RISD believes this change is damaging to LEP children and is working with legislators to review it. We staunchly support accountability, but we believe this law has some serious flaws.

  • It ignores the other 68 languages spoken in our district, by mandating testing in only English or Spanish.
  • It ignores current research that indicates it takes a minimum of 600 hours of language instruction to become conversational. The time needed to achieve academic proficiency is undetermined.
  • It supercedes the excellent testing instrument we currently use called the Reading Proficiency Test in English, which measures student learning on a continuum so educators can see the child’s progress.

In summary, RISD believes TAAS is an inappropriate assessment instrument for LEP children, resulting in invalid and unreliable scores.

Imagine if after only one year of instruction, you had to take a grade-level test in Russian.

Let’s review how the state determines school rankings. Results for each TAAS test are reported for All Students, then unbundled into the sub-population categories of Anglo, African American, Hispanic and Economically Disadvantaged students.

Elementary schools administer reading and math tests to third, fourth, fifth and sixth grades, plus writing in fourth. Nine tests times five populations produces a possible 45 scoring categories.

An Exemplary rating means 90 percent of students in all 45 categories passed. Recognized means 80% passed in every category.

An Acceptable ranking means 50 percent of students passed in all categories. Last year, a 45 percent passing rate was Acceptable.

Low Performing means less than 50 percent of students passed in any one of the 45 categories – so a single student score on one test can cause the rating of the entire school to drop.
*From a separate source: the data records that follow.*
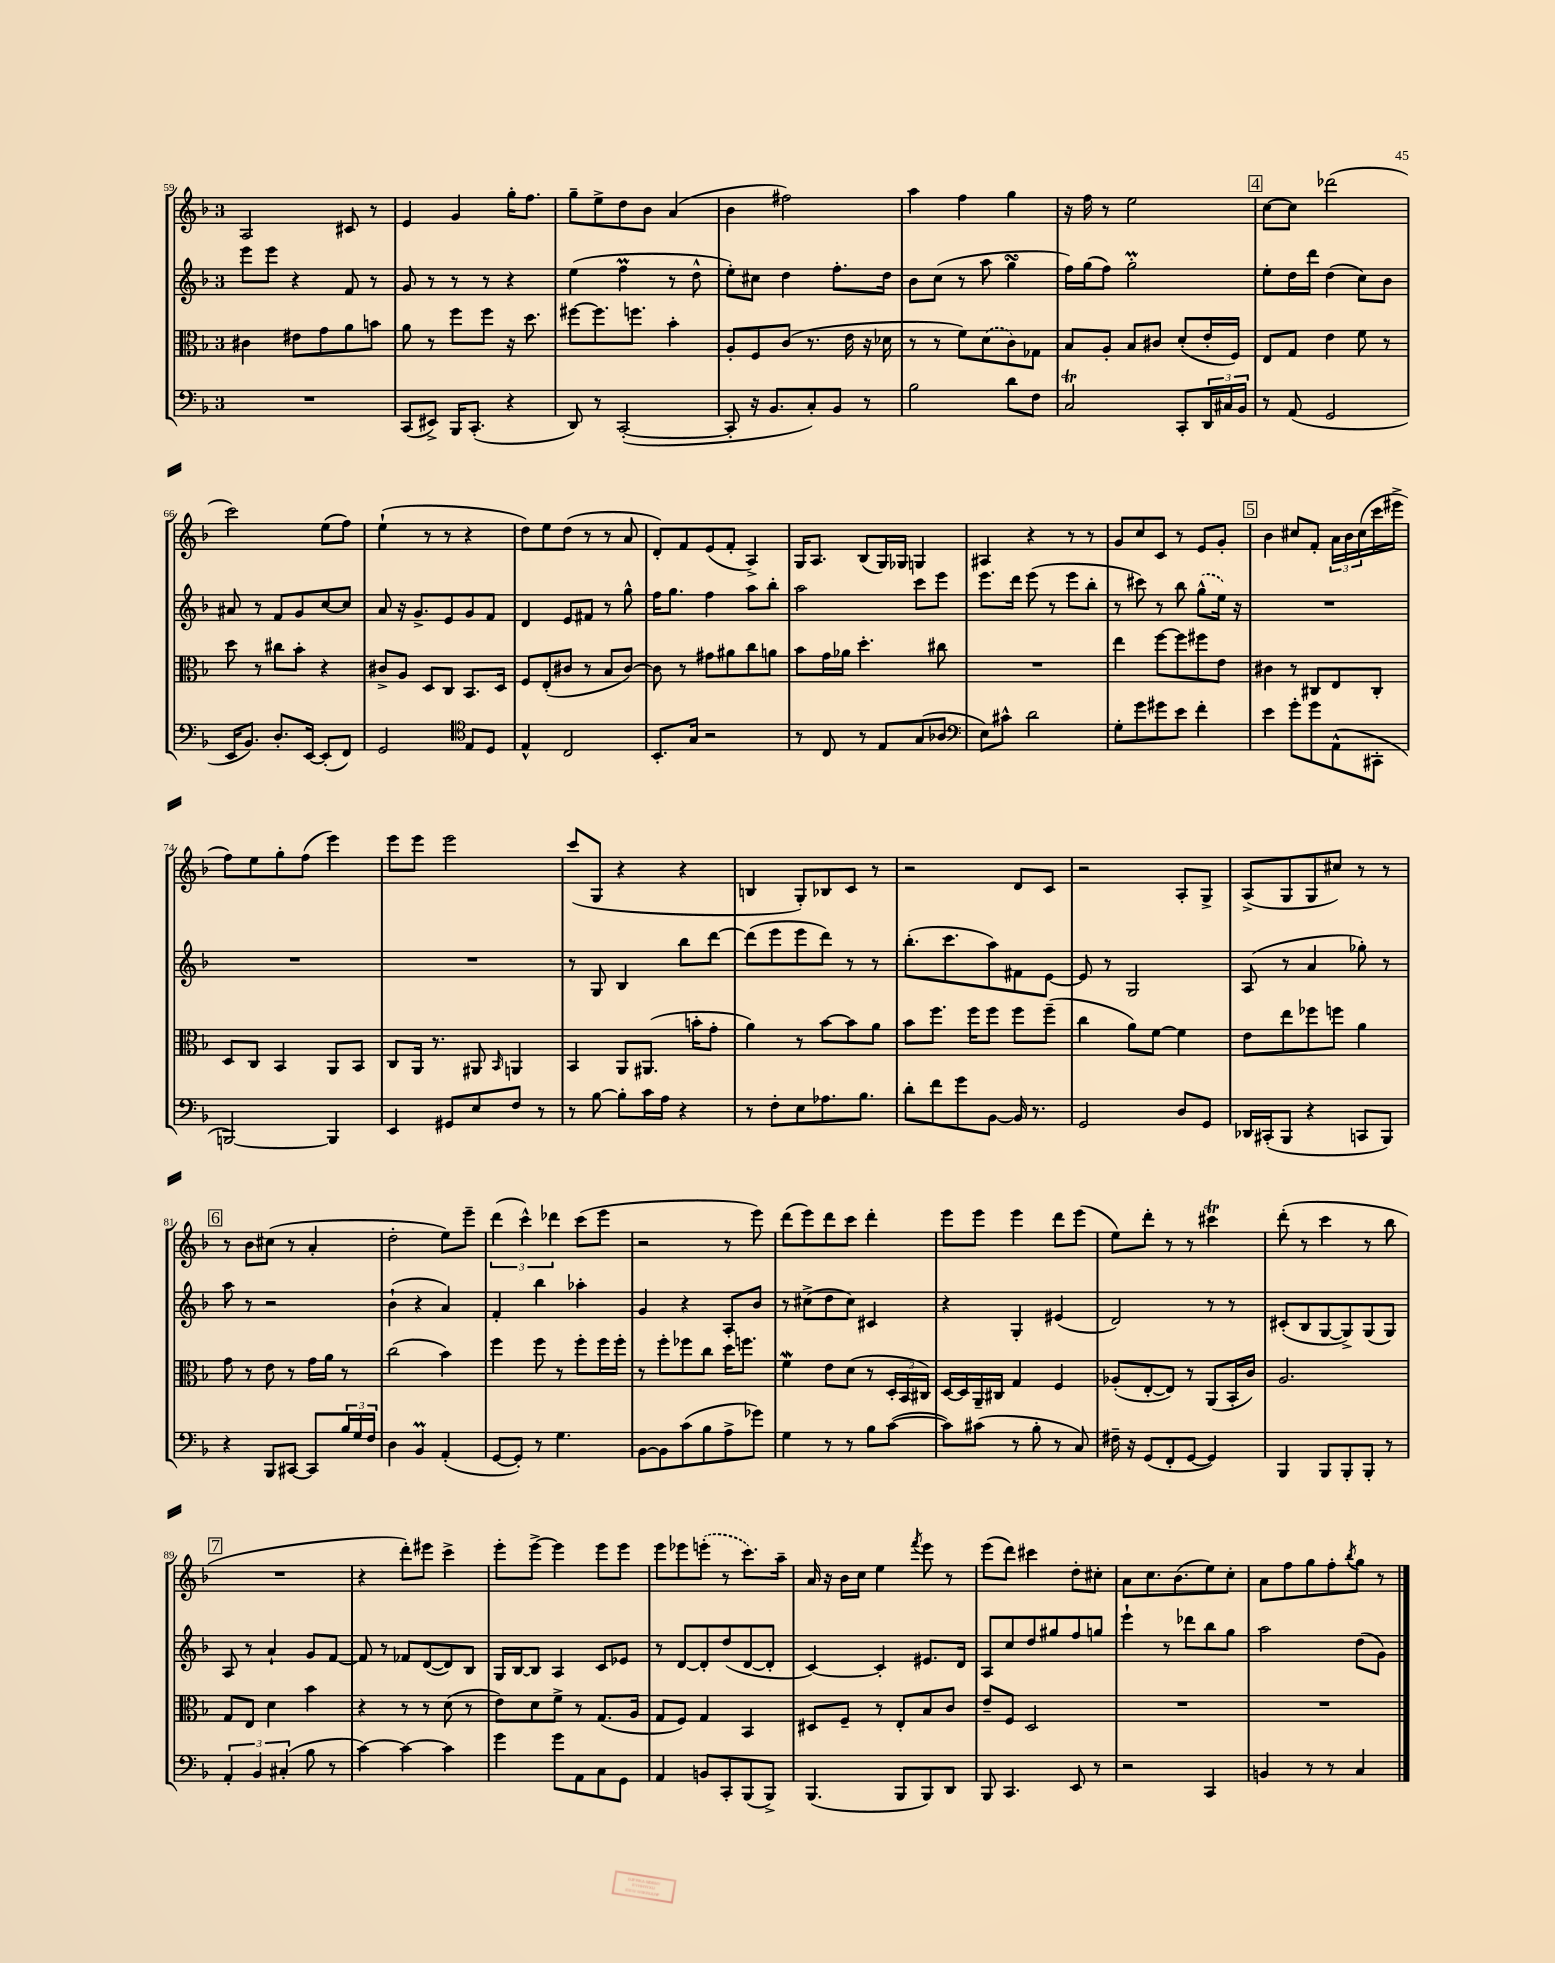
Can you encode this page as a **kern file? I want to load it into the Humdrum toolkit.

**kern	**kern	**kern	**kern
*staff4	*staff3	*staff2	*staff1
*clefF4	*clefC3	*clefG2	*clefG2
*k[b-]	*k[b-]	*k[b-]	*k[b-]
*M3/4	*M3/4	*M3/4	*M3/4
2.r	4c#\	8eee\L	2A/
.	.	8eee\J	.
.	8e#\L	4r	.
.	8g\	.	.
.	8a\	8f/	8c#/
.	8b\J	8r	8r
=	=	=	=
(8CC/L	8a\	8g/	4e/
8EE#^/J)	8r	8r	.
16BBB-/LK	8ff\L	8r	4g/
(8.CC'/J	.	.	.
.	8ff\J	8r	.
4r	16r	4r	16gg'\LK
.	8.dd\	.	8.ff\J
=	=	=	=
8DD/)	[8ff#\L	(4ee\	8gg~\L
8r	8.ff#\]	.	8ee^\
([2CC'/	.	4ff\	8dd\
.	8.ff\J	.	.
.	.	.	8b-\J
.	4b-'\	8r	(4a/
.	.	8dd^^\	.
=	=	=	=
8CC'/]	8A'/L	8ee'\L)	4b-\
16r	8F/	8cc#\J	.
8.BB-/L	.	.	.
.	(8c/J	4dd\	2ff#\)
8C'/)	8.r	.	.
8BB-/J	.	8.ff'\L	.
.	16e\	.	.
8r	16r	.	.
.	16d-\	16dd\Jk	.
=	=	=	=
2B-\	8r	8b-\L	4aa\
.	8r	(8cc\J	.
.	8f\L)	8r	4ff\
.	(8d\	8aa\	.
8d\L	8c\)	4gg\	4gg\
8F\J	8G-\J	.	.
=	=	=	=
2C/	8B-/L	16ff\LL)	16r
.	.	(16gg\J	16ff\
.	8A'/J	8ff\J)	8r
.	8B-/L	2gg'\	2ee\
.	8c#/J	.	.
8CC'/L	(8d'/L	.	.
24DD/L	16e'/L	.	.
24C#/	.	.	.
.	16F/JJ)	.	.
24BB-/JJ	.	.	.
=	=	=	=
8r	8E/L	8ee'\L	[8cc\L
(8AA/	8G/J	16dd\L	8cc\]J
.	.	16ddd\JJ	.
2GG/	4e\	(4dd\	(2ddd-\
.	8f\	8cc\L)	.
.	8r	8b-\J	.
=	=	=	=
16EE/LK	8dd\	8a#/	2ccc\)
8.BB-/J)	.	.	.
.	8r	8r	.
8.D'/L	8cc#\L	8f/L	.
.	8b-'\J	8g/	.
[16EE/Jk	.	.	.
(8EE'/]L	4r	[8cc/	(8ee\L
8FF/J)	.	8cc/]J	8ff\J)
=	=	=	=
2GG/	8c#^/L	8a/	(4ee`\
.	8A/J	16r	.
.	.	8.g^/L	.
.	8D/L	.	8r
.	8C/J	8e/	8r
*clefC4	*	*	*
8E/L	8.BB-/L	8g/	4r
8D/J	.	8f/J	.
.	16D/Jk	.	.
=	=	=	=
4E^^/	8F/L	4d/	8dd\L)
.	(8E'/	.	8ee\
2C/	8c#/J	8e/L	(8dd\J
.	8r	8f#/J	8r
.	8B-/L	8r	8r
.	[8c#/J)	8gg^^\	8a/
=	=	=	=
8.BB-'/L	8c#\]	16ff\LK	8d'/L)
.	.	8.gg\J	.
.	8r	.	8f/
16G/Jk	.	.	.
2r	8g#\L	4ff\	(8e/
.	8a#\	.	8f'/J
.	8cc\	8aa\L	4A^/)
.	8a\J	8bb-'\J	.
=	=	=	=
8r	8b-\L	2aa\	16G/LK
.	.	.	8.A/J
8C/	16g\L	.	.
.	16a-\JJ	.	.
8r	4.dd'\	.	(8B-/L
8E/L	.	.	16G/L)
.	.	.	16G-/JJ
(8G/	.	8ccc\L	4G/
8A-/J	8cc#\	8eee\J	.
=	=	=	=
*clefF4	*	*	*
8E\L)	2.r	8.eee\L	4A#/
8c#^^\J	.	.	.
.	.	16ddd\Jk	.
2d\	.	(8eee\	4r
.	.	8r	.
.	.	8eee\L	8r
.	.	8bb-'\J	8r
=	=	=	=
8G'\L	4ee\	8r	8g/L
8g\	.	8ccc#\)	8cc/
8g#\	[8ff\L	8r	8c/J
8e\J	8ff\]	8bb-\	8r
4f'\	8ff#\	(8gg^^\L	8e/L
.	8e\J	16ee\Jk)	8g'/J
.	.	16r	.
=	=	=	=
4e\	4c#\	2.r	4b-\
8g'\L	8r	.	8cc#/L
8g\	8C#/L	.	8f'/J
(8AA^^\	8E/	.	24a\LL
.	.	.	24b-\
.	.	.	(24cc#\
8CC#'\J	8C#'/J	.	16ccc\
.	.	.	16eee#^\JJ
=	=	=	=
[2BBB/)	8D/L	2.r	8ff\L)
.	8C/J	.	8ee\
.	4BB-/	.	8gg'\
.	.	.	(8ff\J
4BBB/]	8AA/L	.	4eee\)
.	8BB-/J	.	.
=	=	=	=
4EE/	8C/L	2.r	8eee\L
.	16AA/Jk	.	8eee\J
.	8.r	.	.
8GG#/L	.	.	2eee\
8E/	8AA#/	.	.
.	16qqBB-/	.	.
8F/J	4AA/	.	.
8r	.	.	.
=	=	=	=
8r	4BB-/	8r	(8ccc/L
[8B-\	.	8G/	8G/J
8B-'\]L	8AA/L	4B-/	4r
16c\L	(8.AA#/J	.	.
16A\JJ	.	.	.
4r	.	8bb-\L	4r
.	16b'\LK	.	.
.	8g'\J	[8ddd\J	.
=	=	=	=
8r	4a\)	(8ddd\]L	4B/
8F'\L	.	8eee\	.
8E\	8r	8eee\	8G'/L)
8.A-\	[8b-\L	8ddd\J)	8B-/
.	8b-\]	8r	8c/J
8.B-\J	.	.	.
.	8a\J	8r	8r
=	=	=	=
8d'\L	8b-\L	(8.bb-'\L	2r
8f\	8.ff\J	.	.
.	.	8.ccc\	.
8g\	.	.	.
.	16ff\LK	.	.
[8BB-\J	8ff\J	8aa\)	.
16BB-/]	8ff\L	8f#\	8d/L
8.r	.	.	.
.	(8ff~\J	[8e\J	8c/J
=	=	=	=
2GG/	4cc\	8e/]	2r
.	.	8r	.
.	8a\L)	2G/	.
.	[8f\J	.	.
8D/L	4f\]	.	8A'/L
8GG/J	.	.	8G^/J
=	=	=	=
16DD-/LL	8e\L	(8A/	(8A^/L
(16CC#'/J	.	.	.
8BBB-/J	8ee\	8r	8G/
4r	8ff-\	4a/	8G/
.	8ff\J	.	8cc#/J)
8CC/L	4a\	8gg-'\)	8r
8BBB-/J)	.	8r	8r
=	=	=	=
4r	8g\	8aa\	8r
.	8r	8r	8b-\L
8BBB-/L	8e\	2r	(8cc#\J
[8CC#/J	8r	.	8r
8CC#/]L	16g\LL	.	4a'/
.	16a\JJ	.	.
24B-/L	8r	.	.
24G/	.	.	.
24F/JJ	.	.	.
=	=	=	=
4D\	(2cc\	(4b-`\	2dd'\
4BB-/	.	4r	.
(4AA'/	4b-\)	4a/)	8ee\L)
.	.	.	8eee~\J
=	=	=	=
[8GG/L	4ff\	4f'/	(6ddd\
8GG'/]J)	.	.	.
.	.	.	6ccc^^\)
8r	8ff\	4bb-\	.
.	.	.	6ddd-\
4.G\	8r	.	.
.	8ff'\L	4aa-'\	(8ccc\L
.	16ff\L	.	8eee\J
.	16ff'\JJ	.	.
=	=	=	=
[8BB-\L	8r	4g/	2r
8BB-\]	8ff'\L	.	.
(8c\	8ff-\	4r	.
8B-\	8cc\J	.	.
8A^\	16dd\LK	8A'/L	8r
.	8.ff\J	.	.
8g-\J)	.	8b-/J	8eee\)
=	=	=	=
4G\	4f\	8r	(8ddd\L
.	.	(8cc#^\L	8eee\)
8r	8e\L	8dd\	8ddd\
8r	(8d\J	8cc#\J)	8ccc\J
8B-\L	8r	4c#/	4ddd'\
([8c\J	24D'/LL	.	.
.	24BB-/	.	.
.	24C#/JJ)	.	.
=	=	=	=
8c\]L)	[16D/LL	4r	8eee\L
.	16D/]	.	.
(8c#\J	16AA~/	.	8eee\J
.	16C#/JJ	.	.
8r	4G/	4G'/	4eee\
8B-'\	.	.	.
8r	4F/	(4e#/	8ddd\L
8C/)	.	.	(8eee\J
=	=	=	=
16F#~\	(8A-'/L	2d/)	8ee\L)
16r	.	.	.
(8GG/L	[8E'/	.	8ddd'\J
8FF'/	8E/]J)	.	8r
[8GG/J	8r	.	8r
4GG/])	(8AA/L	8r	4ccc#\
.	16BB-'/L	8r	.
.	16c/JJ)	.	.
=	=	=	=
4BBB-/	2.A/	(8c#'/L	(8ddd'\
.	.	8B-/	8r
8BBB-/L	.	[8G/	4ccc\
8BBB-'/	.	8G^/])	.
8BBB-'/J	.	(8G/	8r
8r	.	8G/J)	8bb-\
=	=	=	=
6AA'/	8G/L	8A/	2.r
.	8E/J	8r	.
6BB-/	.	.	.
.	4d\	4a`/	.
(6C#'/	.	.	.
8B-\	4b-\	8g/L	.
8r	.	[8f/J	.
=	=	=	=
[4c\)	4r	8f/]	4r
.	.	8r	.
4c\_	8r	8f-/L	8ddd'\L)
.	8r	([8d/	8eee#\J
4c\]	(8d\	8d/])	4ccc^\
.	8r	8B-/J	.
=	=	=	=
4g\	8e\L)	16G/LL	8eee'\L
.	.	[16B-/J	.
.	8d\	8B-/]J	[8eee^\J
8g\L	8f^\J	4A/	4eee\]
8AA\	8r	.	.
8C\	(8.G/L	8c/L	8eee\L
8GG\J	.	8e-/J	8eee\J
.	16A/Jk	.	.
=	=	=	=
4AA/	8G/L	8r	8eee\L
.	8F/J)	[8d/L	8eee-\
8BB/L	4G/	8d'/]	(8eee'\J
8CC'/	.	(8dd/	8r
(8BBB-/	4BB-/	[8d/	8.ccc\L)
8BBB-^/J)	.	8d'/]J	.
.	.	.	16aa~\Jk
=	=	=	=
(4.BBB-/	8D#/L	[4c/)	16a/
.	.	.	16r
.	8F~/J	.	16b-\LL
.	.	.	16cc\JJ
.	8r	4c'/]	4ee\
8BBB-/L	8E'/L	.	.
.	.	.	8qfff/
8BBB-/)	8B-/	8.e#/L	8eee\
8DD/J	8c/J	.	8r
.	.	16d/Jk	.
=	=	=	=
8BBB-/	8e~/L	8A/L	(8eee\L
4.CC/	8F/J	8cc/	8ddd\J)
.	2D/	8dd/	4ccc#\
.	.	8gg#/	.
8EE/	.	8ff/	8dd'\L
8r	.	8gg/J	8cc#'\J
=	=	=	=
2r	2.r	4eee`\	8a\L
.	.	.	8.cc\
.	.	8r	.
.	.	.	(8.b-\
.	.	8ddd-\L	.
4CC/	.	8bb-\	8ee\)
.	.	8gg\J	8cc'\J
=	=	=	=
4BB/	2.r	2aa\	8a\L
.	.	.	8ff\
8r	.	.	8gg\
8r	.	.	8ff'\
.	.	.	8qbb-/
4C/	.	(8dd\L	8gg\J
.	.	8g\J)	8r
==	==	==	==
*-	*-	*-	*-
But we’re not complaining. It is unbundling test scores that makes Texas student gains the most impressive in the nation.

I’m continually amazed by the media conclusion that if a school’s ranking drops, it means the educators inside were lazy, disinterested or incompetent.

I urge you to examine your school’s test scores and to understand its ranking. Probably, you will be gratified to discover that student learning continues to accelerate each year, even as the state raises the bar.